[[ RECORD EXTRACTS, beginning ]]

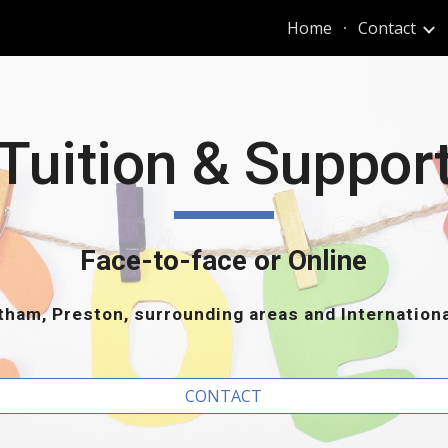
Home
Contact
ip to main content
Skip to navigat
Tuition & Suppor
Face-to-face or Online
ham, Preston, surrounding areas and Internation
CONTACT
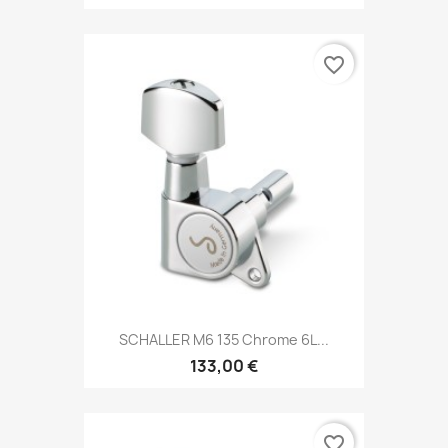
favorite_border
SCHALLER M6 135 Chrome 6L...
133,00 €
favorite_border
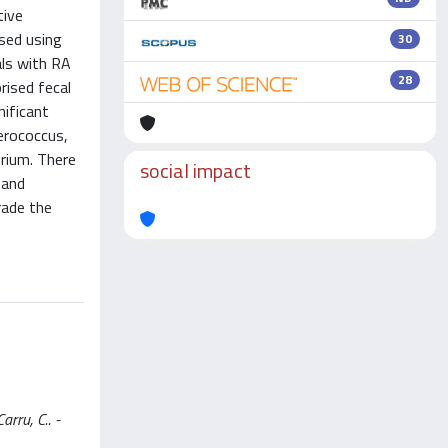
tive
ssed using
30
als with RA
28
rised fecal
nificant
erococcus,
erium. There
social impact
 and
rade the
arru, C.. -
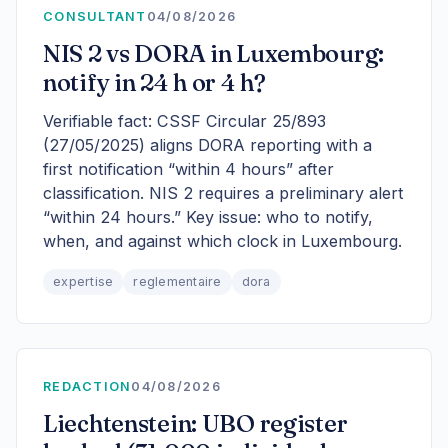
CONSULTANT
04/08/2026
NIS 2 vs DORA in Luxembourg:
notify in 24 h or 4 h?
Verifiable fact: CSSF Circular 25/893
(27/05/2025) aligns DORA reporting with a
first notification “within 4 hours” after
classification. NIS 2 requires a preliminary alert
“within 24 hours.” Key issue: who to notify,
when, and against which clock in Luxembourg.
expertise
reglementaire
dora
REDACTION
04/08/2026
Liechtenstein: UBO register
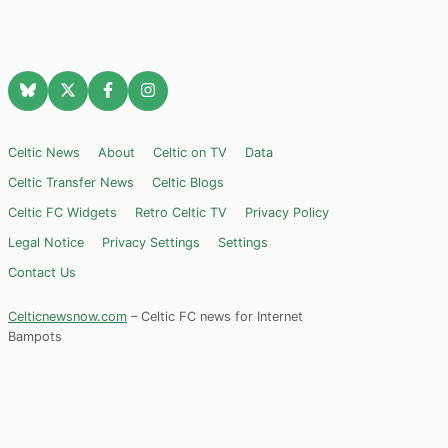
Celtic News
About
Celtic on TV
Data
Celtic Transfer News
Celtic Blogs
Celtic FC Widgets
Retro Celtic TV
Privacy Policy
Legal Notice
Privacy Settings
Settings
Contact Us
Celticnewsnow.com
– Celtic FC news for Internet
Bampots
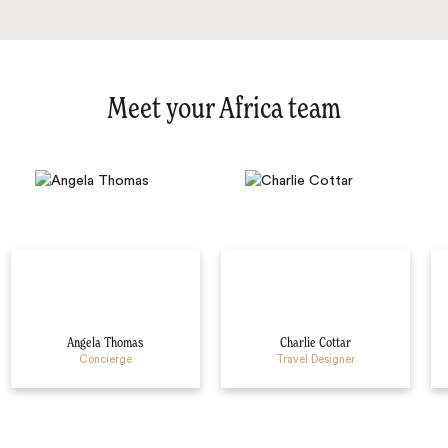
Meet your Africa team
Angela Thomas
Charlie Cottar
Concierge
Travel Designer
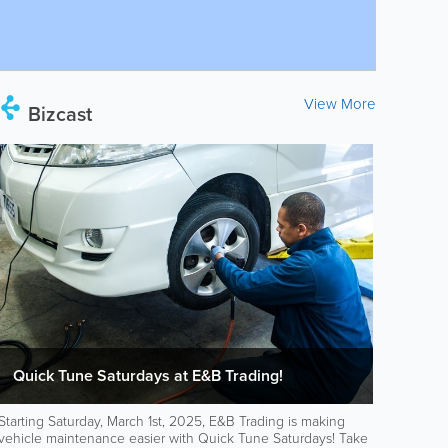
View More
Bizcast
Quick Tune Saturdays at E&B Trading!
Starting Saturday, March 1st, 2025, E&B Trading is making
vehicle maintenance easier with Quick Tune Saturdays! Take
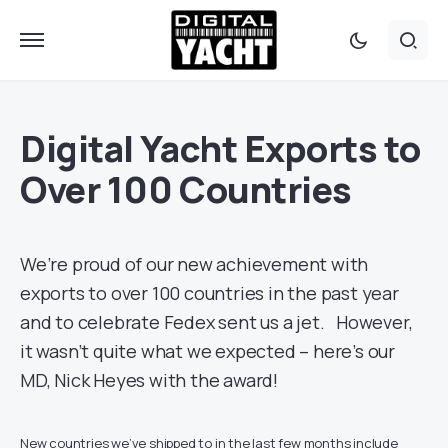
Digital Yacht Exports to
Over 100 Countries
We’re proud of our new achievement with
exports to over 100 countries in the past year
and to celebrate Fedex sent us a jet. However,
it wasn’t quite what we expected – here’s our
MD, Nick Heyes with the award!
New countries we’ve shipped to in the last few months include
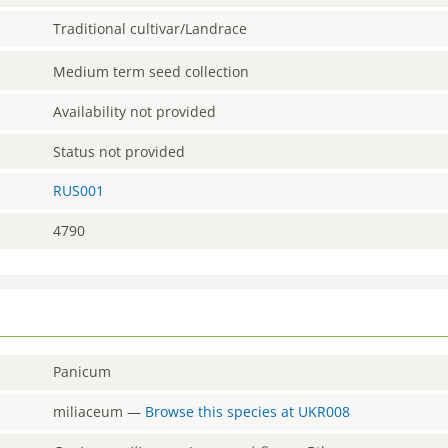
Traditional cultivar/Landrace
Medium term seed collection
Availability not provided
Status not provided
RUS001
4790
Panicum
miliaceum
—
Browse this species at
UKR008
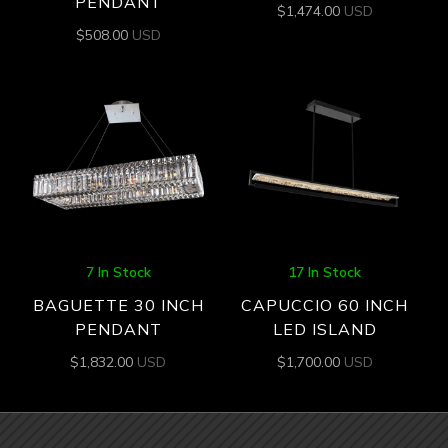
PENDANT
$
1,474.00
USD
$
508.00
USD
7 In Stock
17 In Stock
BAGUETTE 30 INCH
CAPUCCIO 60 INCH
PENDANT
LED ISLAND
$
1,832.00
USD
$
1,700.00
USD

[[ RECORD EXTRACTS, end ]]

Can you copy every line of text in the records above word for word, without the pictures?

RESPONSE AREA:
Home
Contact
ip to main content
Skip to navigat
Tuition & Suppor
Face-to-face or Online
ham, Preston, surrounding areas and Internation
CONTACT
favorite_border
SCHALLER M6 135 Chrome 6L...
133,00 €
favorite_border
tive
ssed using
30
als with RA
28
rised fecal
nificant
erococcus,
erium. There
social impact
 and
rade the
arru, C.. -
CONSULTANT
04/08/2026
NIS 2 vs DORA in Luxembourg:
notify in 24 h or 4 h?
Verifiable fact: CSSF Circular 25/893
(27/05/2025) aligns DORA reporting with a
first notification “within 4 hours” after
classification. NIS 2 requires a preliminary alert
“within 24 hours.” Key issue: who to notify,
when, and against which clock in Luxembourg.
expertise
reglementaire
dora
REDACTION
04/08/2026
Liechtenstein: UBO register
Celtic News
About
Celtic on TV
Data
Celtic Transfer News
Celtic Blogs
Celtic FC Widgets
Retro Celtic TV
Privacy Policy
Legal Notice
Privacy Settings
Settings
Contact Us
Celticnewsnow.com
– Celtic FC news for Internet
Bampots
Meet your Africa team
Angela Thomas
Charlie Cottar
Concierge
Travel Designer
View More
Bizcast
Quick Tune Saturdays at E&B Trading!
Starting Saturday, March 1st, 2025, E&B Trading is making
vehicle maintenance easier with Quick Tune Saturdays! Take
Digital Yacht Exports to
Over 100 Countries
We’re proud of our new achievement with
exports to over 100 countries in the past year
and to celebrate Fedex sent us a jet. However,
it wasn’t quite what we expected – here’s our
MD, Nick Heyes with the award!
New countries we’ve shipped to in the last few months include
Traditional cultivar/Landrace
Medium term seed collection
Availability not provided
Status not provided
RUS001
4790
Panicum
miliaceum
—
Browse this species at
UKR008
PENDANT
$
1,474.00
USD
$
508.00
USD
7 In Stock
17 In Stock
BAGUETTE 30 INCH
CAPUCCIO 60 INCH
PENDANT
LED ISLAND
$
1,832.00
USD
$
1,700.00
USD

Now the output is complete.